Inside Jokes / Easter-Eggs

  • In the first panel on page 13, a fish with a head resembling the face of Ultraman jumps from the water and utters “Shuwatch“, which is Ultraman’s trademark sound effect when he leaps into the air.
  • The engine of Bulma’s Capsule No. 8 Boat resembles R2-D2 from Star Wars. The author is no stranger to riffing on Star Wars: his first-ever (unpublished) comic was a Star Wars parody, and he still made reference to the film series quite a bit in Dr. Slump (with the base of antagonist Dr. Mashirito being the dome of an R2 unit, for instance). In Dragon Ball, however, these references tapered off, with most of them centering around technology seen in and around Capsule Corporation in West City (cf. the traffic outside the company headquarters and the machines in Bulma’s bedroom in Chapter 69).

Author’s Comment

  • Each issue of Weekly Shōnen Jump featured short comments from the various series’ authors, giving fans a brief insight into their current thoughts, ranging from series-related announcements to trivial happenings in their personal lives. Akira Toriyama’s comments from this issue were:
    う~、さぶいよ~。冬はやだよ~。早く春を通りこして夏がこないかなあー。<明>

    Uh, it’s so cold. I hate winter.

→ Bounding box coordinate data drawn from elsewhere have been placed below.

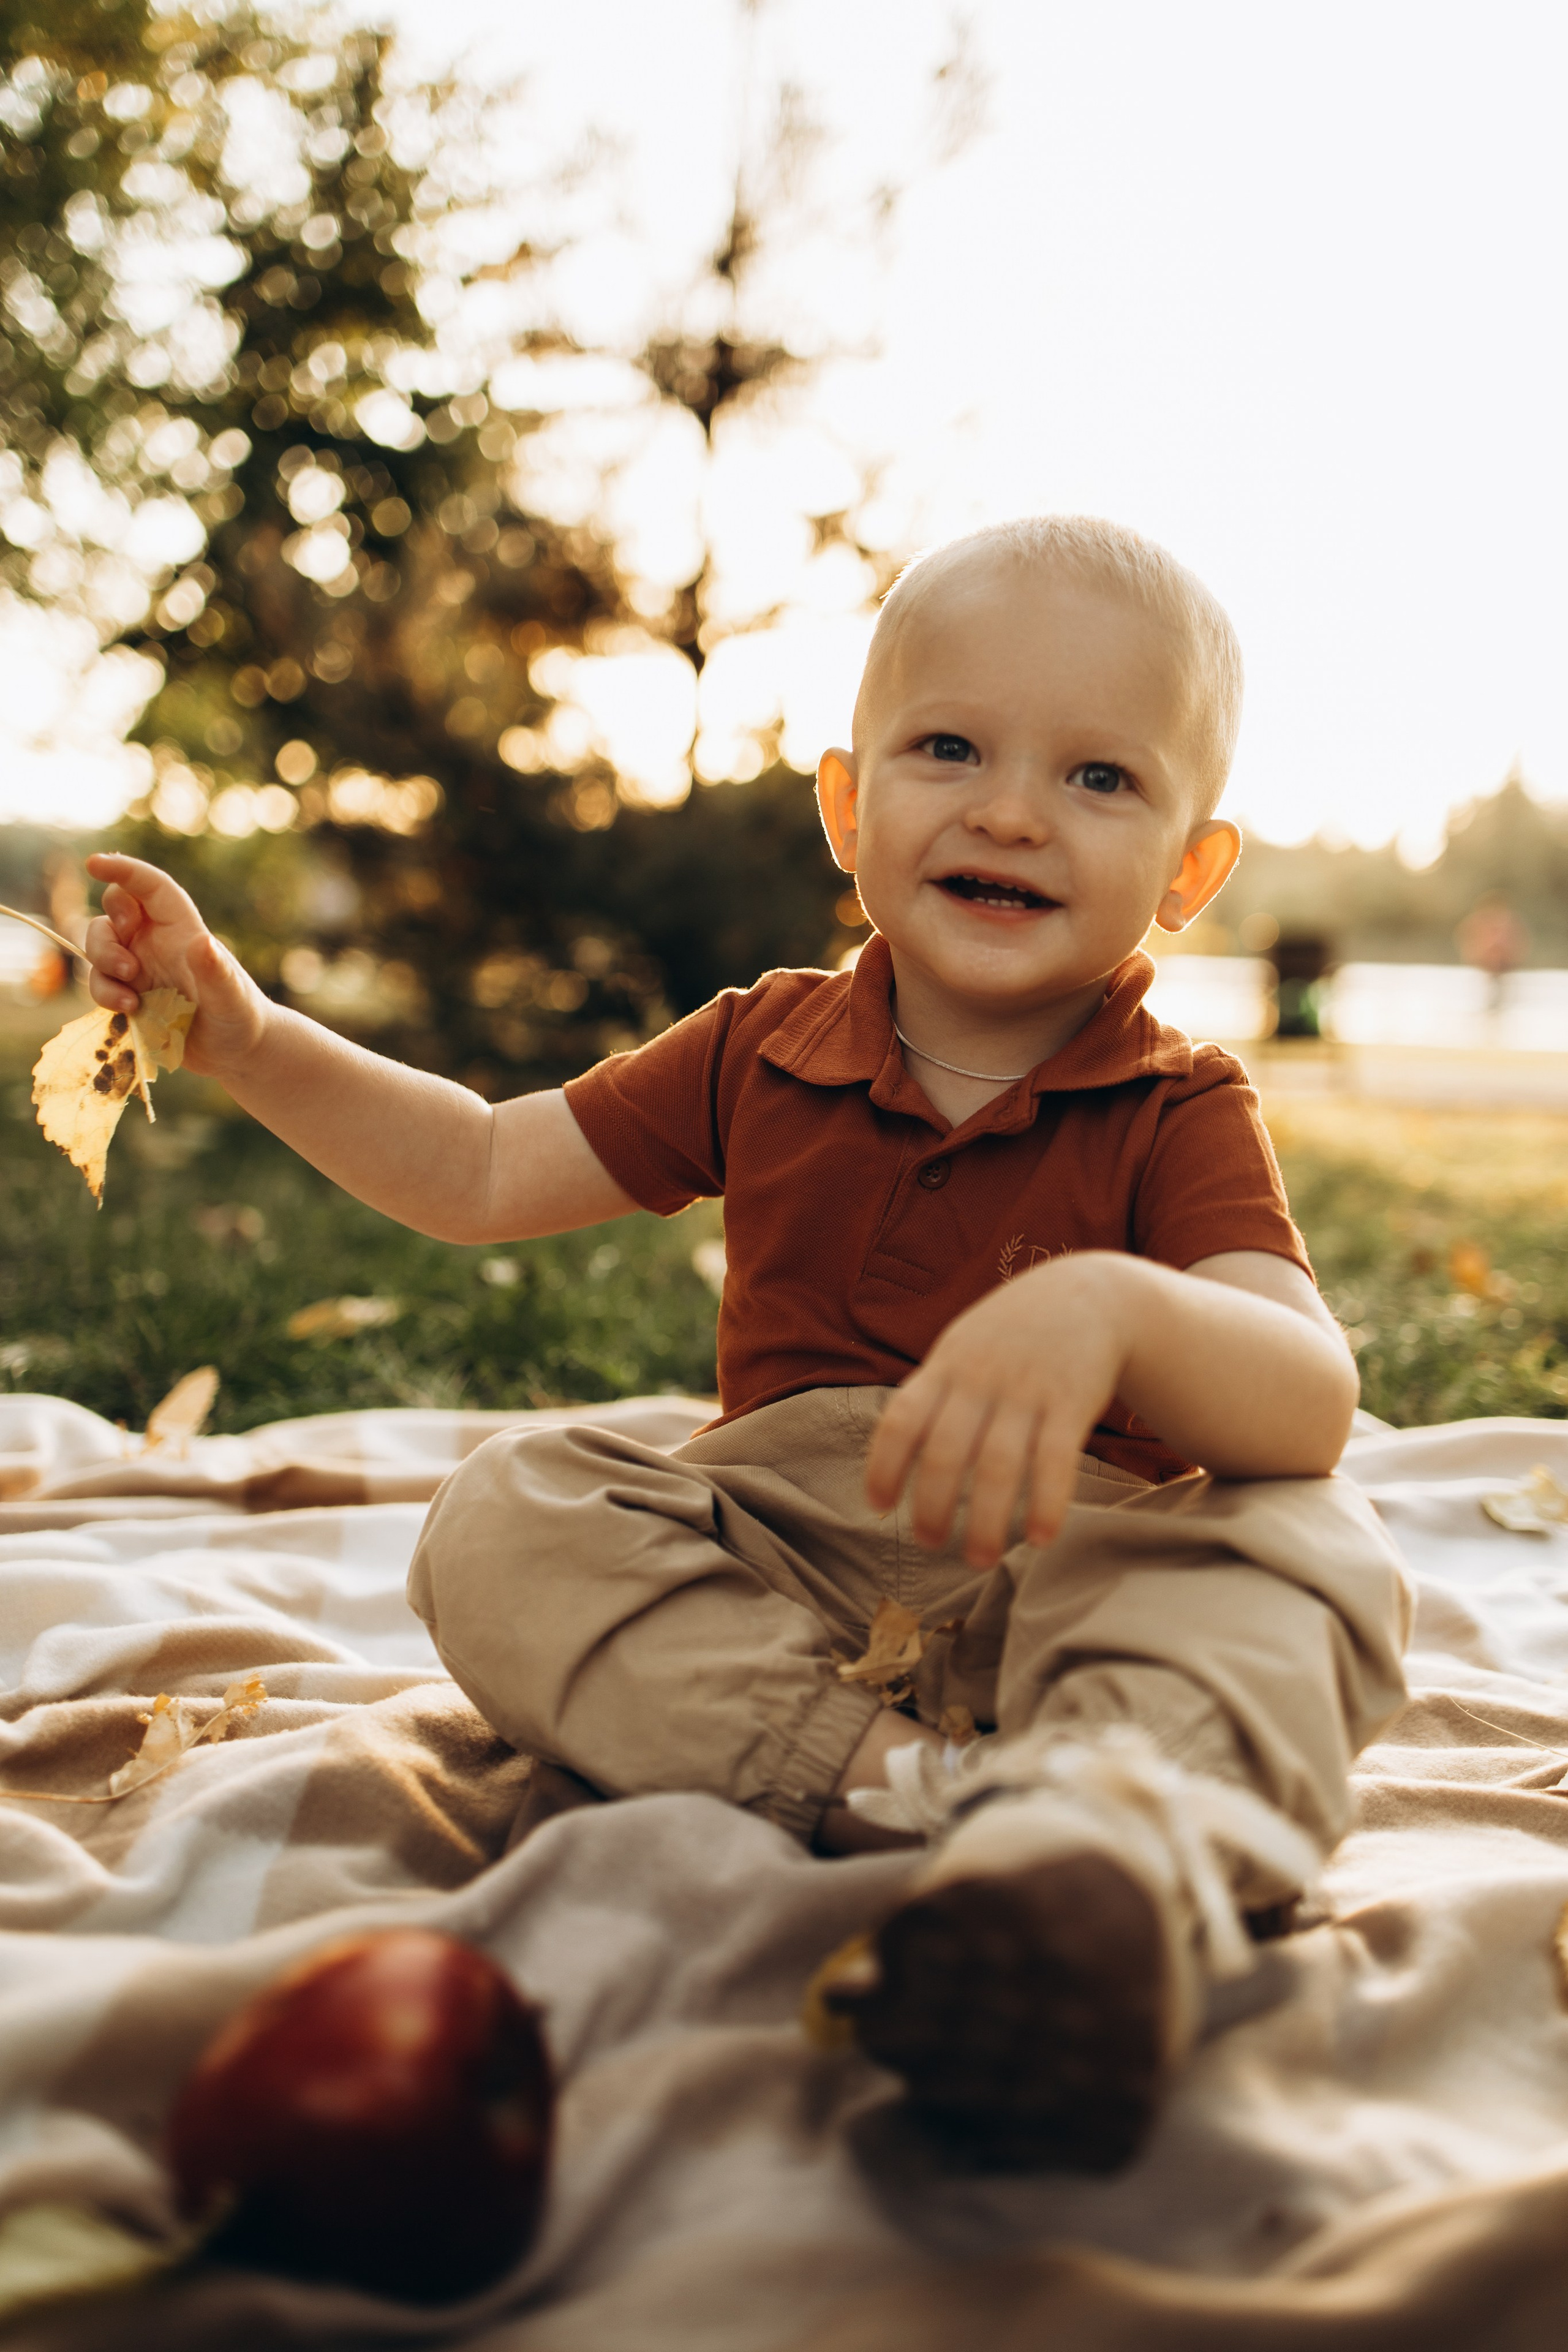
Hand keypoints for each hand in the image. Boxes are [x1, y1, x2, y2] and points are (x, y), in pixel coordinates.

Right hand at [83, 852, 270, 1080]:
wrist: (235, 1051)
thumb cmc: (241, 1015)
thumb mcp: (231, 997)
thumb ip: (216, 973)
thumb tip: (203, 942)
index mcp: (181, 928)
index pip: (150, 887)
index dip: (123, 870)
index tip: (94, 863)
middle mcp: (156, 941)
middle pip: (113, 912)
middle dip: (106, 930)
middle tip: (128, 963)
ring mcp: (139, 966)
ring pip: (98, 946)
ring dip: (103, 965)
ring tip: (131, 998)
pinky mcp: (127, 992)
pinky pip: (100, 982)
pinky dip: (105, 994)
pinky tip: (131, 1010)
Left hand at [865, 1253, 1138, 1568]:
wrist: (1091, 1292)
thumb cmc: (1013, 1333)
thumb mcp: (963, 1346)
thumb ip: (933, 1394)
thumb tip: (894, 1459)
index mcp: (946, 1366)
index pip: (901, 1420)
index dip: (885, 1467)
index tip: (879, 1507)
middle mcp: (981, 1379)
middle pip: (946, 1453)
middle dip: (934, 1507)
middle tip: (932, 1545)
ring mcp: (1027, 1390)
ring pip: (999, 1466)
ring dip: (987, 1521)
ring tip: (979, 1559)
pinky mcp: (1072, 1402)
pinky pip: (1056, 1461)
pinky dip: (1047, 1503)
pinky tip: (1042, 1539)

Hopefully we’ll cruise through spring and get on into summer pretty soon here. <Akira>

Page Breakdown

The majority of the Dragon Ball series was drawn in black and white, but chapters were occasionally published with color pages. This breakdown notes how many full-color, limited-color, and black-and-white pages appeared in this chapter. As the tankōbon volumes were not released with these colors intact, any color pages shown are taken from the kanzenban release.